Thomas Ray, the PCAOB's chief auditor, said the proposed
standard is not different from the original in substance, but places greater
emphasis on risk and judgment. Auditors must exercise appropriate judgment, he
said.
Craig Omtvedt, with Fortune Brands, reported that, in the
field, no one views AS5 as a reduction of the existing standard. It will allow
for much more qualitative audits, in his view. The standard will help ensure
that good people do it right, he said, but does not address the problem of bad
people, management override and outright fraud. He believes the management
process is highly ineffective. Until that is gotten right, the certifications
will only reflect good people getting it right, he said. Omtvedt said that about
70% of the assurance should be that there is no fraud, but we are woefully
inadequate at catching fraud.
Cynthia Richson, with IRRC Institute, also asserted that
there is a perception that the PCAOB is relaxing its internal control standard.
She believes the PCAOB should have stood firm on the original standard by citing
the two years of inspection work it has under its belt. It looks like companies
complained loud enough and often enough so that something had to be done. She
agreed that investors have not complained about the cost and that the focus
should be on the quality of the audit. If the implementation of the standard was
a problem, then address that, she said. She urged the PCAOB to keep the
perception issue in mind as it proceeds.
PCAOB member Kayla Gillan said she was perplexed by such
statements. She acknowledged the importance of perception and said that any
perception that the PCAOB is watering down or relaxing the standard concerns
her. Gillan noted that if people would read the statements by Board members at
the meeting during which the revised standard was proposed, they would see that
the focus was on doing the highest quality audit as efficiently as possible.

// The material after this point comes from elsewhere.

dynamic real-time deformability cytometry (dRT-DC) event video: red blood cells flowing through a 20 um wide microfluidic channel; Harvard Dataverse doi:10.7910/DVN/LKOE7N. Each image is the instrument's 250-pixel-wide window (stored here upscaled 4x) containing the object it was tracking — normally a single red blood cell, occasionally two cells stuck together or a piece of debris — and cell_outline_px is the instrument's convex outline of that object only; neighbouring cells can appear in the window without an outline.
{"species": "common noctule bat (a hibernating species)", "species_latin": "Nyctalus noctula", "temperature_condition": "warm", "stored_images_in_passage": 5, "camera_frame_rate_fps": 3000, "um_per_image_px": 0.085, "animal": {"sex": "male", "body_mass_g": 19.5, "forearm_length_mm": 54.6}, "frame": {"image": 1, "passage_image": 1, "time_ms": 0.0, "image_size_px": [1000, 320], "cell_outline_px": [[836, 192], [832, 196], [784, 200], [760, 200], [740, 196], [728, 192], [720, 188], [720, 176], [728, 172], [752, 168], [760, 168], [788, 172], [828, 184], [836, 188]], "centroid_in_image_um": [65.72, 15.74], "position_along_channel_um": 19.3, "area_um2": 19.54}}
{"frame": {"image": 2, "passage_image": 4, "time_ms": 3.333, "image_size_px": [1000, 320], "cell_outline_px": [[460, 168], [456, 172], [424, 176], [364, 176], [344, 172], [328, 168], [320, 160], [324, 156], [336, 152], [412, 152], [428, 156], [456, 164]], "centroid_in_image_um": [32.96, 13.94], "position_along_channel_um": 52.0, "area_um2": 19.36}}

Christianna Wood, with the California Public Employees'
Retirement System, said the test will be how the Board responds to audits in the
next few years. The PCAOB must try to find the right balance and must send the
right message to the marketplace, she said. The focus should be on effectiveness
over efficiency, she said.
Arnold Hanish, with Eli Lilly, said it is regrettable that
people are tearing away at what the PCAOB staff has done. He said the view is
different "in the trenches." Hanish believes the revised standard
allows the appropriate dialogue between preparers of financial statements and
the auditors. Hanish said that companies are willing to pay the price. It's the
level of detail and the lack of focus that were of concern.